Christian Wolf stimmt ein: "Ja, auf jeden Fall. Es ist was bewegt worden. Und man sieht tagtäglich, wenn man hier spazieren geht, wie es sich weiterentwickelt und wir sind gespannt."
Pendel-Stress ist vorbei
Seit die beiden den täglichen Pendel-Stress hinter sich gelassen haben, bleibt auch viel mehr Zeit für ehrenamtliches Engagement in den Heimatorten. Für Vereinsarbeit oder Politik im Ortsbeirat wie bei Sandra Bohn.

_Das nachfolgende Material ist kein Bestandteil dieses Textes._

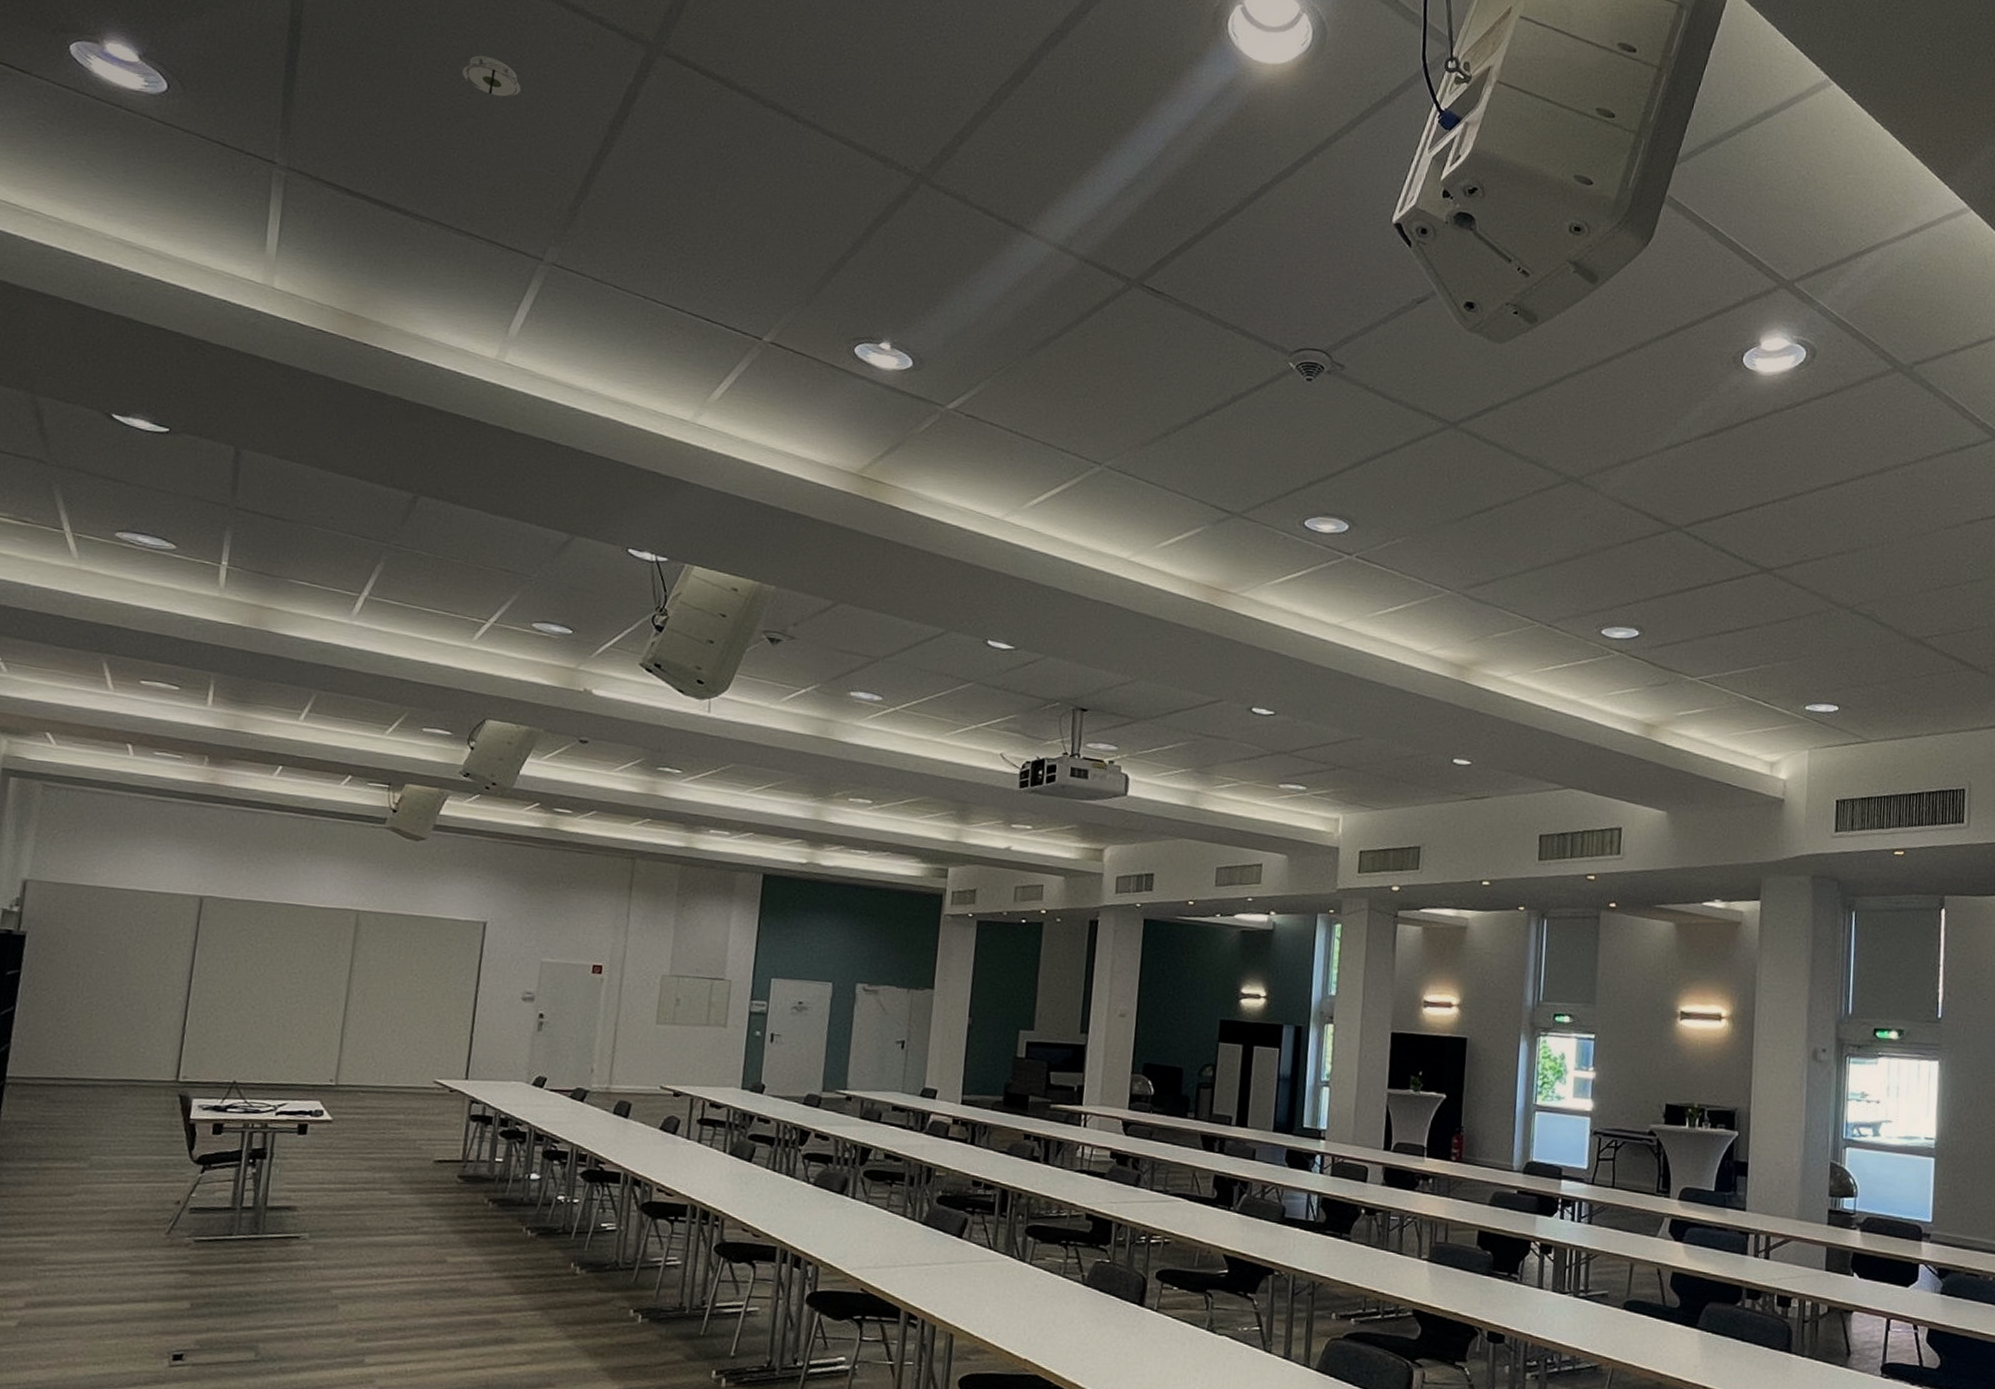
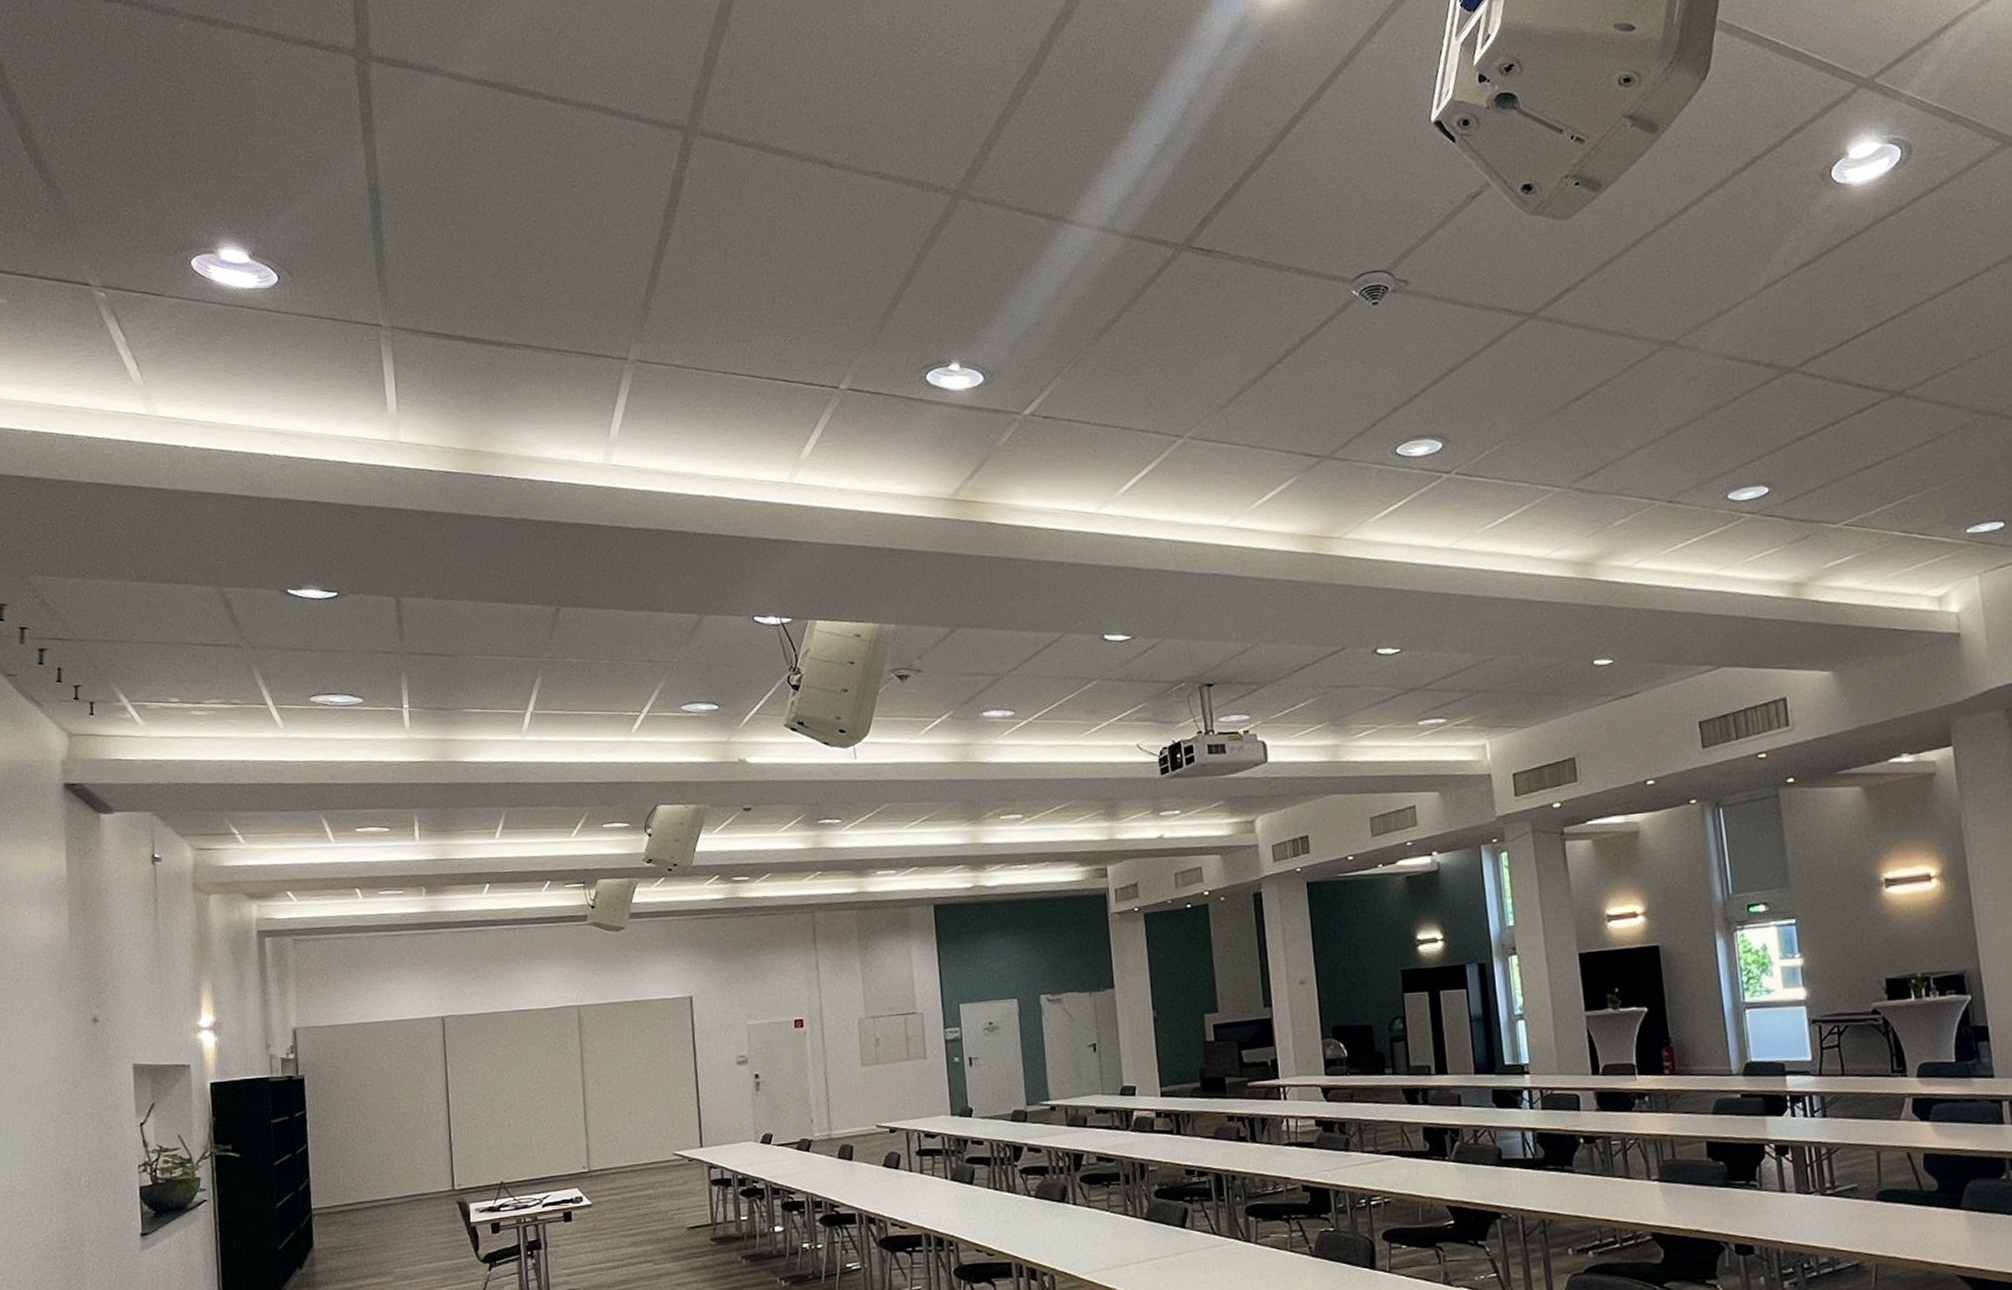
smoke detector: present [458,55,521,97] -> none [523,178,579,214]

Sie hofft, dass sich auch der Stadtkern von Lauterbach wieder belebt, wo einige Ladenlokale leer stehen und auch manche Fachwerk- oder Holzschindelfassade dringend mal gestrichen werden müsste: "Was sich in Lauterbach noch verändern müsste? Ja, es müssten sich noch mehr Geschäfte hier ansiedeln. Es müsste wieder interessanter werden."
Vielleicht gelinge das dadurch, dass wieder mehr Leute hier her kommen, meint Bohn. "Dass man vielleicht auch mal wieder besser Shoppen gehen kann. Dass einfach ein bisschen mehr Leben wieder in die Stadt kommt."
Studium in Rotenburg an der Fulda
Hessens Finanzminister Thomas Schäfer betont, dass seine Behörde auch ein duales Studium auf dem Land anbietet: im Studienzentrum der Finanzverwaltung und Justiz in Rotenburg an der Fulda.
Aus dem Vogelsbergkreis ist das gut erreichbar: "Viele stehen ja vor der Frage, gerade in den ländlichen Regionen: Ich hätte gerne eine akademische Ausbildung. Wenn ich das haben will, muss ich im Zweifel weggehen: Der nächste Studienstandort ist halt etliche Kilometer weg", sagt der Minister.
Die Erfahrungen zeige, dass man dann am Studienort oft Partnerin oder Partner kennenlerne, sagt Schäfer. "Und dann ist der Weg zurück häufig steiniger und manchmal findet er auch gar nicht mehr statt."
Deswegen verfolgt Hessen die Strategie, immer mehr Fachhochschulen zu dezentralisieren und auch in etwas abgelegenen Kleinstädten akademische Bildungswege zu eröffnen.
Dezentrale Fachhochschulen
Das gilt nicht nur für Verwaltungslaufbahnen, sondern etwa auch für Ingenieurs-Berufe. Beim Nachwuchs für die Finanzämter sieht Finanzminister Thomas Schäfer nach Jahren geringer Nachfrage unter Jugendlichen Licht am Horizont durch die Ausbildungs- und Studienchance im ländlichen Raum.
Die eigene Hochschule in Rotenburg an der Fulda sei im Moment "pickepackevoll", sagt Schäfer. "Wir haben sonst so Jahrgangsbreiten von 300 gehabt. Wir haben jetzt 700 Leute, die da pro Jahrgang ausbildet werden. Für den mittleren, aber mit einem Studium dann auch für den gehobenen Dienst. Wir haben ein ehemaliges Krankenhaus angemietet, das jetzt zusätzlicher Campus ist für die Hochschule. Da ist richtig was los."
Auch die Finanzbeamten Sandra Bohn und Christian Wolf kommen immer mal wieder zu Weiterbildungen auf diesen Campus.
Beide sind sich sicher, dass die Dezentralisierung der Landesverwaltung auch viele Verwandte oder Freundinnen davon überzeugt, dass es auf dem Land doch eine Zukunft gibt.
Lebensqualität auf dem Land
Wenn es hier Arbeit gibt, empfinden sie ihr Lauterbach auf dem alten Vulkan gar nicht mehr als abgelegen.
"Man lebt im Grünen und ist trotzdem zentral", sagt Christian Wolf: "Alsfeld direkt an der A 5, es geht nach Nord und Süd. Und Fulda auf der anderen Seite. Man ist nicht weg vom Schuss."
Sandra Bohn ergänzt: "Man kann auch mal mit dem Fahrrad fahren, es ist einfach eine tolle Gegend. Und die kleine Stadt hier, die lädt auch mal ein, ein Eis zu essen. Also – es hat ja durchaus auch seinen Charme".